It is estimated that about 90% and 60% of all deaths in males and females, respectively, caused by oral cancer can be attributed to cigarette smoking. Like cancers at other sites caused by smoking, the risk of developing cancer is dose related and is related to carcinogenic aromatic hydrocarbons. The relative risks are estimated to be at least five and as high as 10-24 for patients who smoke 40 cigarettes per day and this risk increases the longer one smokes. Pipe and cigar smoking appear to result in at least as great a risk. The association of the use of smokeless ('spit') tobacco with oral carcinoma is less clear. The prevalence of oral carcinoma is low in some countries where the use of smokeless tobacco far exceeds that of cigarette smoking (La Vecchia et al., 1992; Vigneswaran et al., 1995). On the other hand, some studies have shown that smokeless tobacco users are at increased risk and that about one-half of such cancers occur at the site where the tobacco is placed (Winn et al., 1981). Another variation of topical use is seen in India and Southeast Asia where areca nut, tobacco and slaked lime are wrapped with betel leaf and chewed for long periods each day. This results in a precancerous scarring condition known as oral submucous fibrosis.

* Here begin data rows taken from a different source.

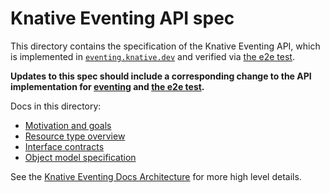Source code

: # Knative Eventing API spec

This directory contains the specification of the Knative Eventing API, which is
implemented in [`eventing.knative.dev`](/pkg/apis/eventing/v1alpha1) and
verified via [the e2e test](/test/e2e).

**Updates to this spec should include a corresponding change to the API
implementation for [eventing](/pkg/apis/eventing/v1alpha1) and
[the e2e test](/test/e2e).**

Docs in this directory:

- [Motivation and goals](motivation.md)
- [Resource type overview](overview.md)
- [Interface contracts](interfaces.md)
- [Object model specification](spec.md)

<!-- TODO(n3wscott): * [Error conditions and reporting](errors.md) -->
<!-- TODO(n3wscott): * [Sample API usage](normative_examples.md) -->

See the
[Knative Eventing Docs Architecture](https://github.com/knative/docs/blob/master/docs/eventing/README.md#architecture)
for more high level details.

<!-- TODO(#498): Update the docs/Architecture page. -->
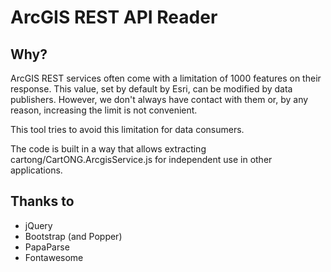# ArcGIS REST API Reader

## Why?
ArcGIS REST services often come with a limitation of 1000 features on their response. This value, set by default by Esri, can be modified by data publishers. However, we don't always have contact with them or, by any reason, increasing the limit is not convenient.

This tool tries to avoid this limitation for data consumers.

The code is built in a way that allows extracting cartong/CartONG.ArcgisService.js for independent use in other applications.

## Thanks to
* jQuery
* Bootstrap (and Popper)
* PapaParse
* Fontawesome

The fact that only a fraction of individuals with heavy exposure to tobacco and alcohol develop cancers of the upper aerodigestive tract suggests that there may be genetic differences between individuals that influence their susceptibility to these environmental agents. Heritable differences in head and neck cancer susceptibility have been found for nearly every step of tumorigenesis including carcinogen metabolism, DNA repair and progression as influenced by oncogenes and tumour-suppressor genes (Spitz, 1994; Khuri et al., 1997; de Andrade et al., 1998; Jahnke et al., 1999). There is also increasing evidence to suggest that some of the population variance in response to therapy is due to interindividual genetic differences (Khuri et al., 1997).
Because many heavy smokers are also heavy drinkers, it has been difficult to link alcohol use directly with oral cancer, but some investigators have estimated the relative risk at 2-6-fold. Alcohol acts synergistically with tobacco and together they increase a person's risk to 40-fold. Alcoholic beverages contain nitrosamines and hydrocarbons and, additionally, it has been proposed that contaminants or metabolites may promote malignant transformation (Blot, 1992). Malnutrition and vitamin deficiency may have a contributory role in oral cancers.
Vitamins A, B and C, are independently related to a reduced incidence of oral carcinoma and the risk of oral cancer in vitamin E users is half that of others according to one study (Gridley et al, 1992).
Cancer of the lower lip is strongly related to excessive exposure to ultraviolet light with a wavelength range of 2900-3200 A, especially in fair-skinned individuals. Actinic cheilitis, similar in name and biology to actinic keratosis of the skin, represents the premalignant clinical condition. Just as in the skin, extensive damage is done to the collagen in the lamina propria (solar elastosis), but whether or not this event has any influence on epithelial transformation is unknown. Exposure to therapeutic X-irradiation is associated with an increased risk for the development of both carcinomas and sarcomas. Evidence of infection with human papillomavirus (HPV) has been found in clinically normal oral mucosa, benign and malignant neoplasms that arise from it, and some of the metastatic tumours. About 35% of oral cavity tumours have been found to contain HPV, usually the 'high-risk' types of the virus. HPV positivity correlates with age (< 60 years) and gender (male), but not with tobacco or alcohol use (McKaig et al., 1998). Nevertheless, its exact role remains elusive.
In summary, it appears that the pathogenesis of oral carcinomas is multifactorial with suppressor genes acting in association with growth factors, viruses, chemical carcinogens and oncogenes (Scully, 1993).